_What to produce_. Quote the lines from the line holding "City of Beverly" to the very end of the listing, exactly, and no others.

_Record extracts_.

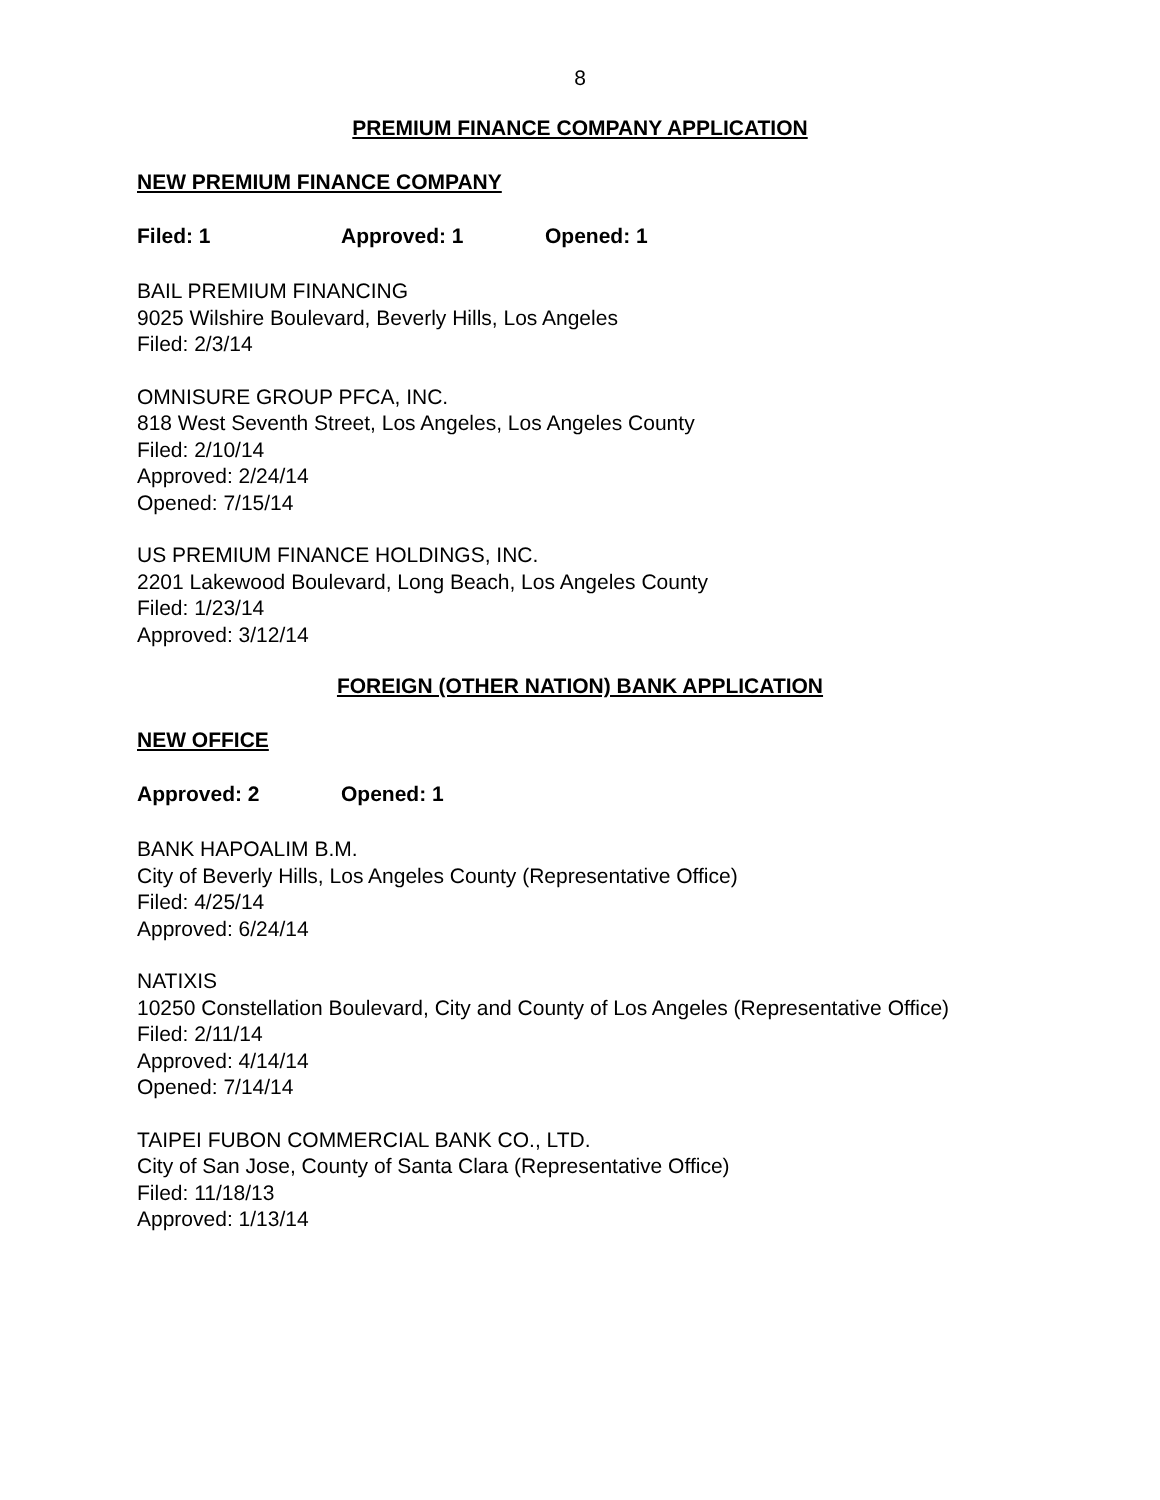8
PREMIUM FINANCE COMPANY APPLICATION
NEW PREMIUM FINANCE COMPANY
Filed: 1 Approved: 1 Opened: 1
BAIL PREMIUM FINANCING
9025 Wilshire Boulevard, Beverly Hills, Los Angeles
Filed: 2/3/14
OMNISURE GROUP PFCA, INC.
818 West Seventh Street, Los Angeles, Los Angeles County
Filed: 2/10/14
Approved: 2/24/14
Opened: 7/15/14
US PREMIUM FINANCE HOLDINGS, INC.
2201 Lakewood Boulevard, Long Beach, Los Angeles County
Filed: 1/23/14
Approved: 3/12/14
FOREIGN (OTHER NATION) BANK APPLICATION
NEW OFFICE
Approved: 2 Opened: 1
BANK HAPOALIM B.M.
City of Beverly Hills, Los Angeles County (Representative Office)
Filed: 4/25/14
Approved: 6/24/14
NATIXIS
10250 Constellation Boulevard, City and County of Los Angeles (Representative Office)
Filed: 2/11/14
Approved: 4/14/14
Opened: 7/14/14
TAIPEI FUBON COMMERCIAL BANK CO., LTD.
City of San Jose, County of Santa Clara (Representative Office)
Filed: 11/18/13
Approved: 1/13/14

_Reply_.
City of Beverly Hills, Los Angeles County (Representative Office)
Filed: 4/25/14
Approved: 6/24/14
NATIXIS
10250 Constellation Boulevard, City and County of Los Angeles (Representative Office)
Filed: 2/11/14
Approved: 4/14/14
Opened: 7/14/14
TAIPEI FUBON COMMERCIAL BANK CO., LTD.
City of San Jose, County of Santa Clara (Representative Office)
Filed: 11/18/13
Approved: 1/13/14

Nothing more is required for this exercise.